Yesterday, Adrian posted his take on a conversation we had last week. We were headed over to happy hour, talking about the usual dribble us analyst types get all hot and bothered about, when he dropped the bombshell that one of our favorite groups of products could be in serious trouble.

For the record, we hadn’t started happy hour yet.

Although everyone on the vendor side is challenged with such a screwed up economy, I believe the forces affecting the database security market place it in particular jeopardy. This bothers me, because I consider these to be some of the highest value tools in our information-centric security arsenal.

Since I’m about to head off to San Diego for a Jimmy Buffett concert, I’ll try and keep this concise.

  • Database security is more a collection of markets and tools than a single market. We have encryption, Database Activity Monitoring, vulnerability assessment, data masking, and a few other pieces. Each of these bits has different buying cycles, and in some cases, different buying centers. Users aren’t happy with the complexity, yet when they go shopping the tend to want to put their own car together (due to internal issues) than buy the full product.
  • Buying cycles are long and complex due to the mix of database and security. Average cycles are 9-12 months for many products, unless there’s a short term compliance mandate. Long cycles are hard to manage in a tight economy.
  • It isn’t a threat driven market. Sure, the threats are bad, but as I’ve talked about before they don’t keep people from checking their email or playing solitaire, thus they are perceived as less.
  • The tools are too technical. I’m sorry to my friends on the vendor side, but most of the tools are very technical and take a lot of training. These aren’t drop in boxes, and that’s another reason buying cycles are long. I’ve been talking with some people who have gone through vendor product training in the last 6 months, and they all said the tools required DBA skills, but not many on the security side have them.
  • They are compliance driven, but not compliance mandated. These tools can seriously help with a plethora of compliance initiatives, but there is rarely a checkbox requiring them. Going back to my economics post, if you don’t hit that checkbox or clearly save money, getting a sale will be rough.
  • Big vendors want to own the market, and think they have the pieces. Oracle and IBM have clearly stepped into the space, even when products aren’t as directly competitive (or capable) as the smaller vendors. Better or not, as we continue to drive towards “good enough” many clients will stop with their big vendor first (especially since the DBAs are so familiar with the product line).
  • There are more short-term acquisition targets than acquirers. The Symantecs and McAfees of the world aren’t looking too strongly at the database security market, mostly leaving the database vendors themselves. Only IBM seems to be pursuing any sort of acquisition strategy. Oracle is building their own, and we haven’t heard much in this area out of Microsoft. Sybase is partnered with a company that seems to be exiting the market, and none of the other database companies are worth talking about. The database tools vendors have hovered around this area, but outside of data masking (which they do themselves) don’t seem overly interested.
  • It’s all down to the numbers and investor patience. Few of the startups are in the black yet, and some have fairly large amounts of investment behind them. If run rates are too high, and sales cycles too low, I won’t be surprised to see some companies dumped below their value. IPLocks, for example, didn’t sell for nearly it’s value (based on the numbers alone, I’m not even talking product).

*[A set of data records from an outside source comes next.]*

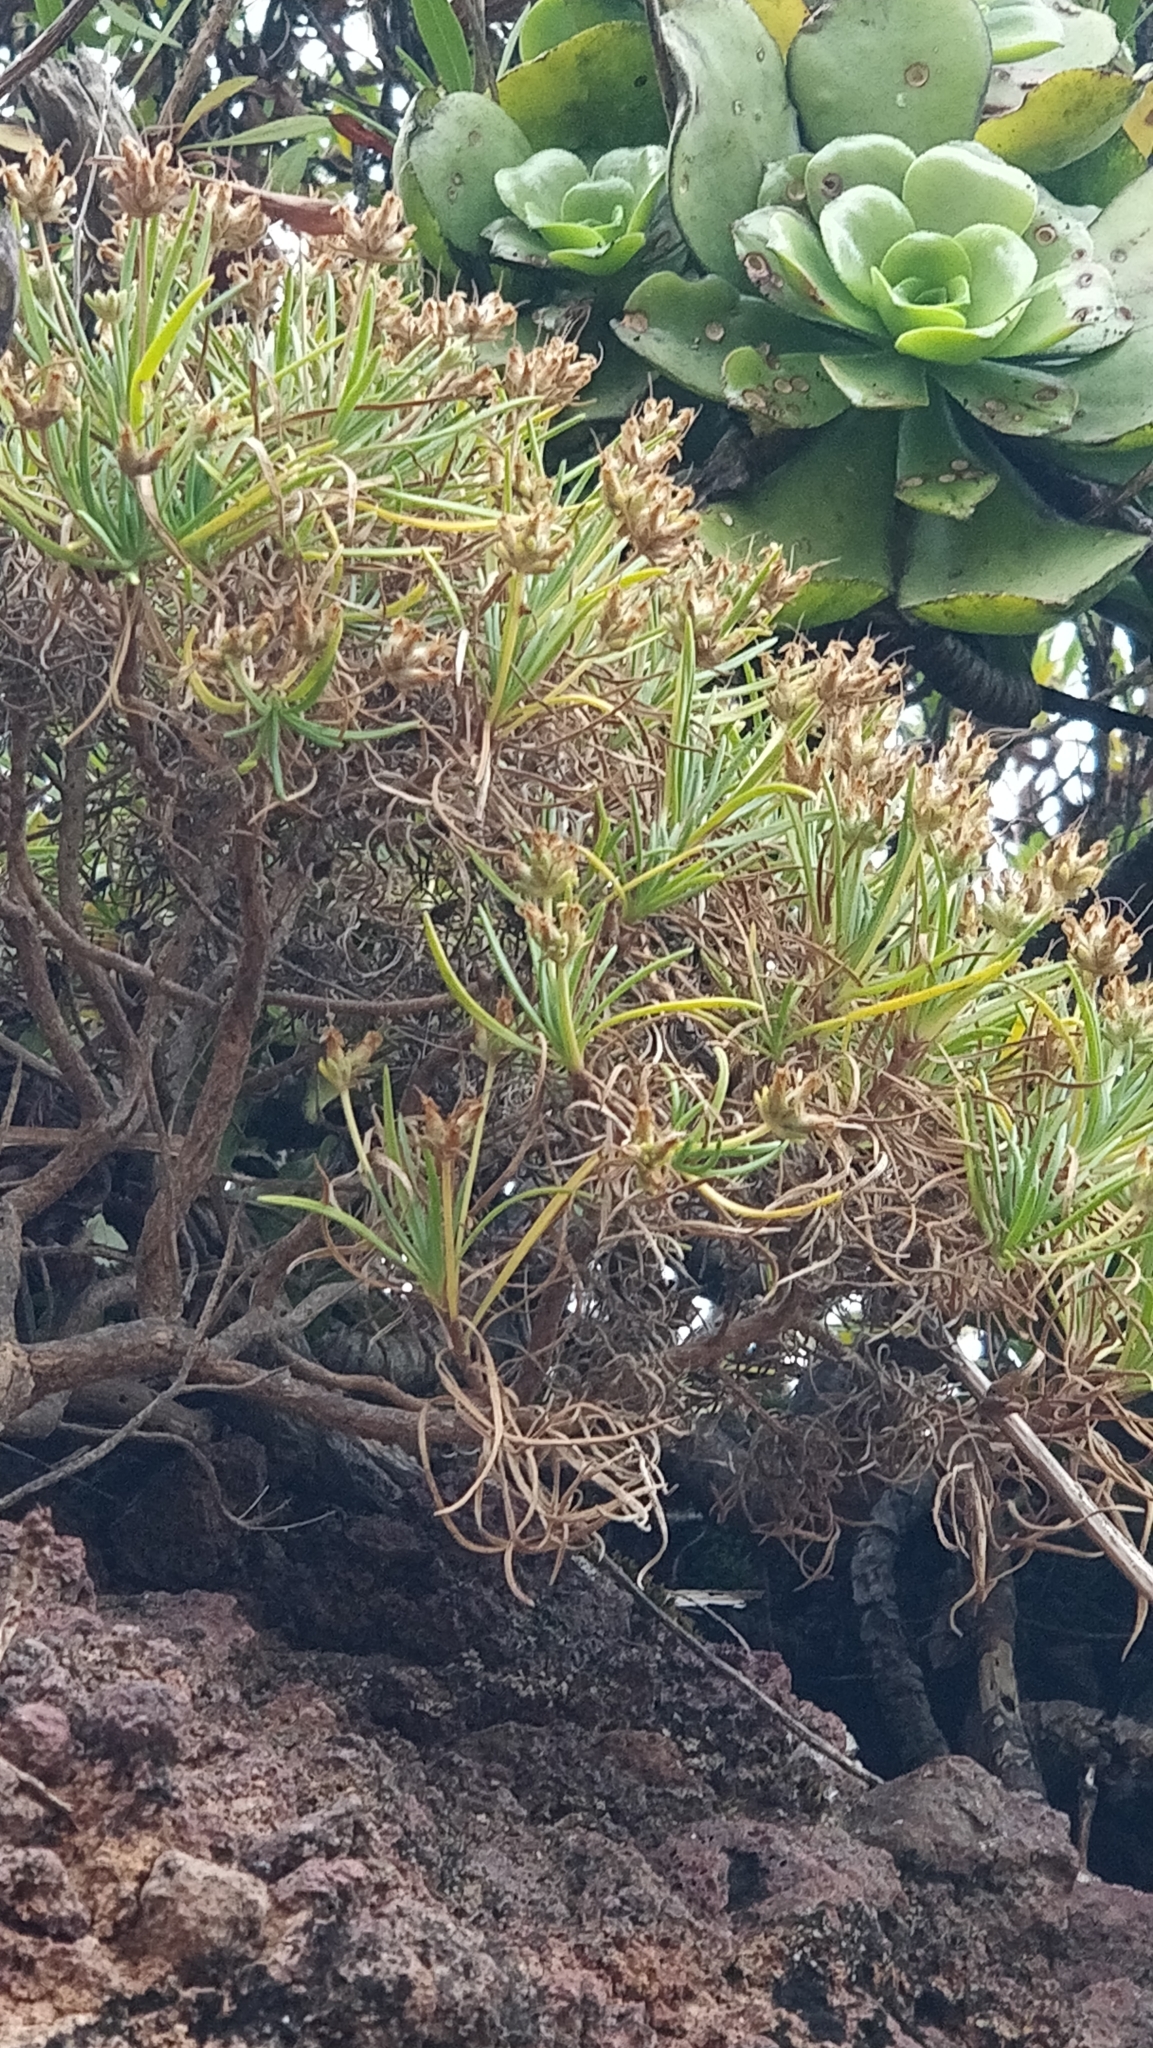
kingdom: Plantae
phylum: Tracheophyta
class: Magnoliopsida
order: Lamiales
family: Plantaginaceae
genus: Plantago
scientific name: Plantago arborescens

There are a few ways to navigate through this, and the companies that haven’t aggressively adjusted their strategies in the past few weeks are headed for trouble.

I’m not kidding, I really hated writing this post. This isn’t a “X is Dead” stir the pot kind of thing, but a concern that one of the most important linchpins of information centric security is in probable trouble. To use Adrian’s words:

But the evolutionary cycle coincides with a very nasty economic downturn, which will be long enough that venture investment will probably not be available to bail out those who cannot maintain profitability. Those that earn most of their revenue from other products or services may be immune, but the DB Security vendors who are not yet profitable are candidates for acquisition under semi-controlled circumstances, fire-sale or bankruptcy, depending upon how and when they act.